The History of the Teachers Service Commission dates back to the colonial times when teachers were employed by different bodies namely:
- The Missionaries and the Government for primary school teachers
- The African Teachers Service and the Government for both African and European secondary school teachers
The Kenya National Union of Teachers, established in 1957, an umbrella body of teachers found it unnecessary to have the decentralized system of handling teachers affairs. It therefore made it its priority to press for the employment of teachers by a central body which led to the establishment of the Teachers Service Commission (TSC) under an Act of Parliament (Cap 212) of the Laws of Kenya in 1967.
Effectively the Commission is set up into various departments and divisions that carry out specific Functions to implement the mandate of the Commission as stipulated. At its inception the Secretariat had a total number of 100 staff under one department who carried out consulting and coordinating services. It was during this time that formulation of policies was going on and subsequently the first draft of the Code of Regulations for teachers 1972 was drawn. It was later brought to parliament and first published in 1976 and latter revised in 1986. From the 100 members of staff with three Commissioners under the chairmanship of Mr. John Malinda who also doubled up as Director of Personnel Management the Commission has grown to a total number 2,900 staff members under seven directorates namely Accounts, Finance, Teacher Management, Administration, Information Communication Technology, Human Resource Management Development and Internal Audit. Its management procedures have undergone tremendous changes to meet the dynamic challenges of the our economy this has been realized through the continuous staff development and expansion of services and the leadership of the then three Commissioners who's numbers rose to twenty four and currently stands at nine in line with the Constitution of Kenya 2010 with its Chairmanship as follows:
- Mr. John Malinda (01.07. 1967- 28.02.1969),
- Mr. Zakayo Mwangi (01.03.1969 - 01.03.1983),
- Mr. Sammy Soi (02.03.1983 - 30.11.1999)
- Mr. Ibrahim Hussein ((01/12/1999 - 15/11/2011)
- Mr Mark.E.O.Oyoo (16/11/2011 - 30/03/2012)
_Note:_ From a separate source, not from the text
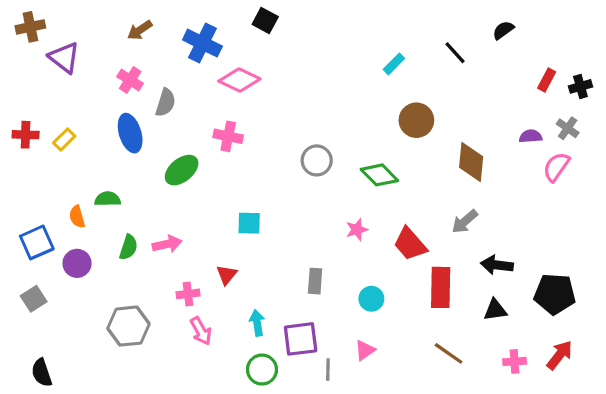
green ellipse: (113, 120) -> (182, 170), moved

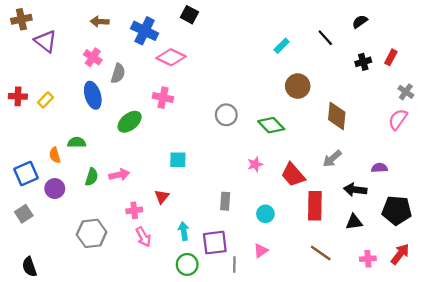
brown arrow: (140, 30) -> (100, 22), turned 36
black cross: (580, 86) -> (363, 62), moved
purple semicircle: (531, 136) -> (379, 168), moved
- Mrs. Lucy Njeru ( 05/04/2012 -to-date)
Since its establishment there have been a number of Commission Secretaries who are the Chief Executives. They have ensured effective and efficient Management of the Secretariat. This position has been held by:
- Mr. Muhoro (01.07.1967-30.04.1974)
- Mr. James Kamunge (01.05.1974 - 31.12.1977)
- Mr. Duncan Mwangi (01.01.1978-31.10.1980)
- Mr. Lijembe (01.11.1980 - 13.05.1982)
- Mr. Jackson Kangali (14.05.1982 - 25.02.1998)
- Mr. Benjamin Sogomo (26.02.1998 - 31.01.2003)
- Mr James E.O.Ongwae, EBS, OGW (01.02.2004 - 30.06.2004)
- Mr Gabriel K. Lengoiboni, EBS (2004 to date)
With its growth and expansion the Secretariat has moved from its initial offices occupying two floors of College House opposite the University of Nairobi to the Cooperative House situated at the Hailselasie Avenue. It’s at this place that most of the expanding departments were housed until the devastating terrorist Bomb of August 1998 targeted at the American Embassy adjacent to Cooperative House forced the Commission out of the building. The Commission lost a number of staff and substantial documents after which they operated from the Jogoo and Bima House concurrently. To centralize its services the Commission moved to occupy fourteen floors of the Bazaar Plaza situated along Moi Avenue. In November 2009 TSC moved to its own building the TSC House in Upper Hill Nairobi which had been under construction since 2006. TSC house is located along Kilimanjoro road.
Teachers Service Commission transformed from merely serving as a staffing unit of the Ministry of Education to currently handling all that is stipulated in the mandate. It has strategically positioned itself at a competitive edge providing effective service for quality teaching to the largest workforce in the Civil Service totaling 243,000 serving teachers with a current wage bill of Kshs. 44.4 billion.
Initially up to about 1969, the process of salary payment was processed through the District Education Officers for the primary schools and the ones for the secondary schools were done at the Ministry of Education Headquarters. Due to the expanding demands of the teachers and growth of their numbers by 1972, centralization of the salary processing was vital hence all was brought under Teachers Service Commission.
Teachers Service Commission serves effectively all the 278,000 teachers who are geographically distributed all over the country serving in over 26,000 primary schools and 7,000 secondary schools and related tertiary institutions. To serve them all, the Commission has established units at the provincial and district levels as per the recommendations of the National Committee on Educational Objectives and Policies of 1976.
Services provided by the Commission since its inception has seen the teachers contributing a lot to the growth of our country's social, economic and political dimensions. Over time most have contributed largely in shaping the country's education and its future growth.